## Directions
Reproduce the top of the data verbatim, through and including the line that contains "of benign human".
*** Recorded information ***
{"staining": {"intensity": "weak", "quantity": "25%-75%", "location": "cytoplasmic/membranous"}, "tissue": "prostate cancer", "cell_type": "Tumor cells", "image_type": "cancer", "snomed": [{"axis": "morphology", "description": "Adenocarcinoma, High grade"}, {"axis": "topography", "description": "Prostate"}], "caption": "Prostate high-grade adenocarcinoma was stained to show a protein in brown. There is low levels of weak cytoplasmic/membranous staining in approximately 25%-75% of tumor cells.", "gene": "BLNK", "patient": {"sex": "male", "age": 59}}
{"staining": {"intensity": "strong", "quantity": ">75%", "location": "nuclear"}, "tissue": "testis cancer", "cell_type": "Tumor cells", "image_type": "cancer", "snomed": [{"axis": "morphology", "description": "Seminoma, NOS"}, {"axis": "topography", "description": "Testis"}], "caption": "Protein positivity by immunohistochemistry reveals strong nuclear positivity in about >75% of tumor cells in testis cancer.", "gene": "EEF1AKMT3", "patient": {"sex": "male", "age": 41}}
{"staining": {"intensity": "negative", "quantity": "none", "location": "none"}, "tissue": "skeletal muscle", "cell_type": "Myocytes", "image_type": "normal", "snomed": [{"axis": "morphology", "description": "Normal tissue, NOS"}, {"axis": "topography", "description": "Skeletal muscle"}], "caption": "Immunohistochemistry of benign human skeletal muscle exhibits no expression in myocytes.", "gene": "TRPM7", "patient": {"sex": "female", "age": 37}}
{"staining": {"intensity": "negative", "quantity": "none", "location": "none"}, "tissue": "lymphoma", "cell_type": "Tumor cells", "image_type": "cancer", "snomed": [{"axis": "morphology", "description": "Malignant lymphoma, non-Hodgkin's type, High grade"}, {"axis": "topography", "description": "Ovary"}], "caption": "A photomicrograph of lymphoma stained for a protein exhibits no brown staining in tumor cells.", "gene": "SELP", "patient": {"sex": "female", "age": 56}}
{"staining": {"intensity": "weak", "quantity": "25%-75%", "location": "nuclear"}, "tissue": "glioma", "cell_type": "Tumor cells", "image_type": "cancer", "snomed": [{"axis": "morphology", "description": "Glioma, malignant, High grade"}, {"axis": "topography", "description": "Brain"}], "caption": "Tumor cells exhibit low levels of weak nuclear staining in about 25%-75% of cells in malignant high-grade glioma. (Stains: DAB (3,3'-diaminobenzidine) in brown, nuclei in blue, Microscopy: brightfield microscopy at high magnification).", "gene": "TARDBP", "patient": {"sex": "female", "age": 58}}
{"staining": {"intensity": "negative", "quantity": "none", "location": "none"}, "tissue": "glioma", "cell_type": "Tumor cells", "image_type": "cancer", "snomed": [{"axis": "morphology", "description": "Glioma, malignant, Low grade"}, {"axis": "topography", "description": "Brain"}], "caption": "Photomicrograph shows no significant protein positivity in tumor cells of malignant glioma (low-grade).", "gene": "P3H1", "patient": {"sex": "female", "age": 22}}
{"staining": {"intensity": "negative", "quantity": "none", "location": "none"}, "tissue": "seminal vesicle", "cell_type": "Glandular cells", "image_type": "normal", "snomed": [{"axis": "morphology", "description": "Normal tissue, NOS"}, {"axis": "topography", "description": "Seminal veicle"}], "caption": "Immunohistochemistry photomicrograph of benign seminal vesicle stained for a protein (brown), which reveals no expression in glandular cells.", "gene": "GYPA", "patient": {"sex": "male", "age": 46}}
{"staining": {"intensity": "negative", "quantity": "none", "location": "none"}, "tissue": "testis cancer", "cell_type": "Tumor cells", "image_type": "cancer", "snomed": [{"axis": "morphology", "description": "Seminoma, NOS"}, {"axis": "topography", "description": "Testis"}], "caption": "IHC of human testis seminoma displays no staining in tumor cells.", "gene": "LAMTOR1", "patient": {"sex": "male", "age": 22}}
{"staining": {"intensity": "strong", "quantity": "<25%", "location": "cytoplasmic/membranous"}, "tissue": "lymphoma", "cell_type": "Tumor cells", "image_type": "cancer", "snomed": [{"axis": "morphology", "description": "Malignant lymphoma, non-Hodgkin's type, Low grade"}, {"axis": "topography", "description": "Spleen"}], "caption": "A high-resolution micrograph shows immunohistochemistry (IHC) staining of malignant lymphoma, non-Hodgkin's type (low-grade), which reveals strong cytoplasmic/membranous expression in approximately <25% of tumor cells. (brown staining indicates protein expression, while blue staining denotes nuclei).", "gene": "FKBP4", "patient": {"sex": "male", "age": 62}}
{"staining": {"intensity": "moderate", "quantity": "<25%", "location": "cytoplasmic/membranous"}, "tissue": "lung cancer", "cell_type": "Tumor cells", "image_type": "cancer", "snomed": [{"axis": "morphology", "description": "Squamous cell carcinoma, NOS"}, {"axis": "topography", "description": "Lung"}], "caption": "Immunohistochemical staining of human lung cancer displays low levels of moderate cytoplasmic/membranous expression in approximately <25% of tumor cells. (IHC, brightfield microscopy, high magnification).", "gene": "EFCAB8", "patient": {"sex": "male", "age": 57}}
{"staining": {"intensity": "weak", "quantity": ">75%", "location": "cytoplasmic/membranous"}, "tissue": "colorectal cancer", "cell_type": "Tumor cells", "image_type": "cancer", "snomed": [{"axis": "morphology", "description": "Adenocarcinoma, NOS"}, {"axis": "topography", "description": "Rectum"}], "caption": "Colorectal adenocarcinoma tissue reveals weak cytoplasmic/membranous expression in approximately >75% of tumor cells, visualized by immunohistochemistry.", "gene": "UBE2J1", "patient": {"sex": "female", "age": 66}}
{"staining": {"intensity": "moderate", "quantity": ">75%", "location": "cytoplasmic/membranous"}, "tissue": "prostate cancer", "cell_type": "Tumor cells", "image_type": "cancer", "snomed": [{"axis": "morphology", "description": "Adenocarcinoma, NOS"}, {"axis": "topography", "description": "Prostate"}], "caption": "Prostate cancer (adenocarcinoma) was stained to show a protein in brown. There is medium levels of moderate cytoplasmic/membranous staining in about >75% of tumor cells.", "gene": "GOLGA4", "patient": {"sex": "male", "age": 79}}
*** End of Recorded information ***
## Written answer
{"staining": {"intensity": "weak", "quantity": "25%-75%", "location": "cytoplasmic/membranous"}, "tissue": "prostate cancer", "cell_type": "Tumor cells", "image_type": "cancer", "snomed": [{"axis": "morphology", "description": "Adenocarcinoma, High grade"}, {"axis": "topography", "description": "Prostate"}], "caption": "Prostate high-grade adenocarcinoma was stained to show a protein in brown. There is low levels of weak cytoplasmic/membranous staining in approximately 25%-75% of tumor cells.", "gene": "BLNK", "patient": {"sex": "male", "age": 59}}
{"staining": {"intensity": "strong", "quantity": ">75%", "location": "nuclear"}, "tissue": "testis cancer", "cell_type": "Tumor cells", "image_type": "cancer", "snomed": [{"axis": "morphology", "description": "Seminoma, NOS"}, {"axis": "topography", "description": "Testis"}], "caption": "Protein positivity by immunohistochemistry reveals strong nuclear positivity in about >75% of tumor cells in testis cancer.", "gene": "EEF1AKMT3", "patient": {"sex": "male", "age": 41}}
{"staining": {"intensity": "negative", "quantity": "none", "location": "none"}, "tissue": "skeletal muscle", "cell_type": "Myocytes", "image_type": "normal", "snomed": [{"axis": "morphology", "description": "Normal tissue, NOS"}, {"axis": "topography", "description": "Skeletal muscle"}], "caption": "Immunohistochemistry of benign human skeletal muscle exhibits no expression in myocytes.", "gene": "TRPM7", "patient": {"sex": "female", "age": 37}}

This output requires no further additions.